Ocean Beauty Seafood LLC Issues Allergy Alert on Undeclared Soy in Publix Brand Parmesan-Crusted Wild Alaskan Salmon Fillets 12 Oz. Package
Ocean Beauty Seafood LLC of Seattle, WA is recalling 8450 packages of Publix brand Parmesan-Crusted Wild Alaskan Salmon Fillets, net wt.12oz, frozen, UPC 41415 30245 7, because it may contain undeclared soy due to mis-packaging. People who have an allergy or severe sensitivity to soy run the risk of serious or life-threatening allergic reaction if they consume this product.

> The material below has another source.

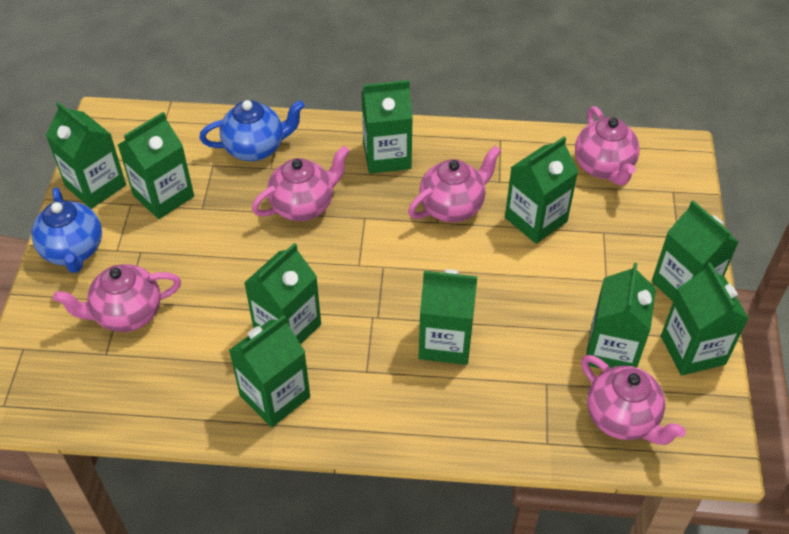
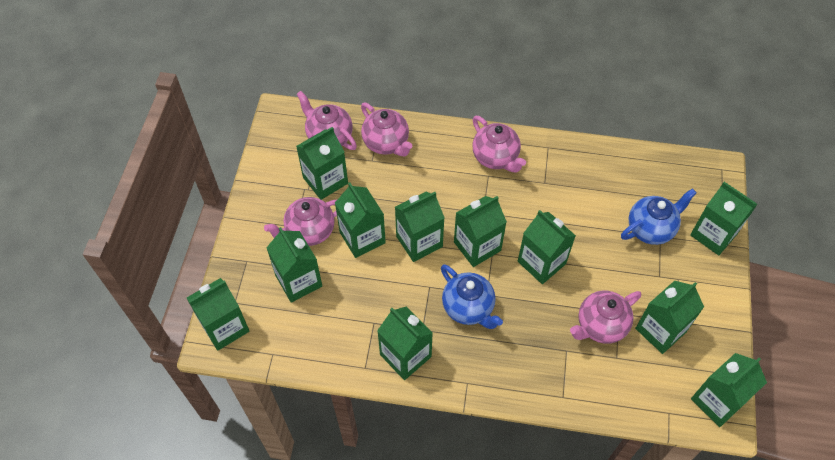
green carton: [45,102,126,209] [118,112,194,219] [229,315,310,427] [244,243,321,344] [361,80,413,174] [419,269,477,365] [505,137,578,244] [586,263,656,368] [652,200,739,301] [661,262,749,376] = 10 -> [187,278,249,351] [266,227,322,303] [296,127,348,200] [335,182,386,258] [377,307,433,380] [395,192,444,262] [454,196,507,267] [518,210,576,284] [635,281,704,354] [690,182,757,255] [691,353,767,427] = 11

The affected Parmesan-Crusted Wild Alaskan Salmon Fillets retail box bears the code date “Best Before/Use By date 021122”, and the affected Teriyaki sauced product is observed through a clear inner vacuum package inside the retail box. Images of the affected and non-affected product are found below.
The affected product was distributed directly to Publix Super Markets Inc distribution warehouses located in Florida and Georgia between 9/18/20 and 11/4/20. Publix further distributed product to their various retail stores in the southeast.